Repo! The Genetic Opera (2008)
Reviewed by Andrew Kasch
Starring Paul Sorvino, Paris Hilton, Anthony Head, J. Larose, Alexa Vega
Directed by Darren Lynn Bousman
The term “cult classic” has been used and abused to the point where most of us have stopped caring. Over the years we’ve been bombarded with so many bad midnight movie wannabes, it seemed as though something truly inventive would never come. Well, the wait is over because Repo! The Genetic Opera is the real deal: a fiercely original sideshow freak-out of killer tunes and bloody mayhem unlike anything you’ve ever seen!
Based on the stage play of the same name, Repo! is an industrial rock musical told entirely through song (barely a word is spoken) and set in a neo-Gothic future world of flesh, blood, and leather. But it’s much more than a Goth circus manufactured for the Hot Topic crowd. Underneath the madness is the structure of a timeless opera tale with a full cast of Shakespearean archetypes. In short, Repo! works because its makers actually know a thing or two about opera and concentrate on characters over shock value and incessant weirdness (not that there isn’t plenty of both).
This rather complex tale unfolds through multiple perspectives. After an epidemic of organ failures ravage the planet, the greedy corporation “Geneco” controls the cities by selling transplants. But there’s a catch. Those who miss their payments get their organs repossessed by knife-wielding “Repo Man” Nathan (Head). As the story’s tragic protagonist, Nathan is forced to do the dirty work by greedy Geneco president Rotti Largo (Sorvino) in order to protect his sick daughter, Shilo (Vega). On top of that, Largo is dying, and a power struggle over his empire is being waged by his three demented children (Moseley, Hilton, and Skinny Puppy’s Nivek Ogre). Toss in a mysterious blind diva (Sarah Brightman) and a crazy narcotics-dealing grave robber (co-writer Terrance Zdunich), and you have a recipe for absolute chaos – with poor Shilo at the center of it all.
The set-pieces are wild, and the gore is plentiful, but Repo! wisely grounds the emotion with its bizarre cast of characters. There are certainly a lot to keep track of, but the multiple character threads are perfectly intertwined and helped along by a series of back stories told in the form of animated comic strips. The cast is about as diverse as they come, but each actor – from Sorvino to Moseley – gives a perfect contribution to the film. Above all, Buffy: The Vampire Slayer fans will rejoice the most: Seeing Anthony Stewart Head sing and hack his way back into the spotlight is a real treat, and he utterly dominates this film. Also of note is Alexa Vega (the Spy Kids girl, all grown up and hot), who delivers her big break-out performance. Of course, the addition of Paris Hilton will be the media focal point but for all the wrong reasons. She’s actually quite good here, playing a send-up of herself as Largo’s spoiled, surgery-addicted daughter.

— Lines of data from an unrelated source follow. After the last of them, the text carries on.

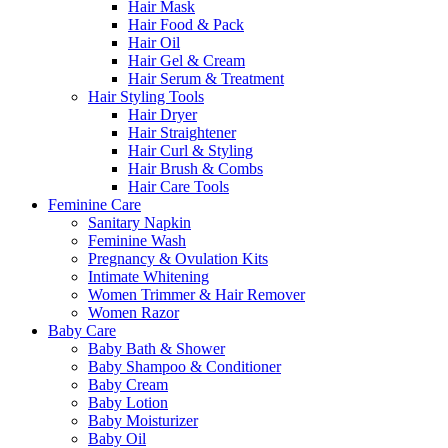
Hair Mask
Hair Food & Pack
Hair Oil
Hair Gel & Cream
Hair Serum & Treatment
Hair Styling Tools
Hair Dryer
Hair Straightener
Hair Curl & Styling
Hair Brush & Combs
Hair Care Tools
Feminine Care
Sanitary Napkin
Feminine Wash
Pregnancy & Ovulation Kits
Intimate Whitening
Women Trimmer & Hair Remover
Women Razor
Baby Care
Baby Bath & Shower
Baby Shampoo & Conditioner
Baby Cream
Baby Lotion
Baby Moisturizer
Baby Oil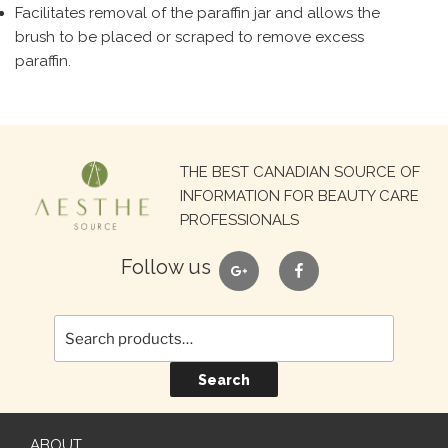
Facilitates removal of the paraffin jar and allows the
brush to be placed or scraped to remove excess
paraffin.
Search
THE BEST CANADIAN SOURCE OF
for:
INFORMATION FOR BEAUTY CARE
PROFESSIONALS
google
facebook
Follow us
Search
ABOUT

Having cast off the shackles of the Saw sequels, director Darren Lynn Bousman (who also helmed the stage version) has finally come into his own as a filmmaker. No longer working with an established franchise has given him the chance to build his vision from the ground up, and he wisely abandons the music video stylings that plagued his previous films. With no more shaky cams or rapid-fire editing, Bousman’s visuals are sweeping and gorgeous. With stellar production design, Repo’s bleak futuristic world comes to life in stunning detail the likes of Ridley Scott or Terry Gilliam. Recent dystopian films like Southland Tales have had similar ambitions but ultimately drowned in their own excess. Thankfully, Bousman keeps a firm grasp on his universe and explores it all in a coherent fashion.
As with all feature-length musicals, some songs are better than others, but Repo! more than delivers its share of memorable and eclectic tunes. (The soundtrack is a must-buy!) Lovers of industrial/rock/experimental will feel right at home here, while others will have to approach the experience with a more open mind.
Whether or not it’s your cup of tea, Repo! feels 100% uncompromised, and you have to applaud Lionsgate for having the balls to take a chance on it. While it’s certainly original enough to stand on its own, its status as a bizarro opera will place it right up alongside The Rocky Horror Picture Show and Phantom of the Paradise as a cult favorite that will be revisited (and emulated) by an ever-growing legion of fans. You can’t ask for more than that.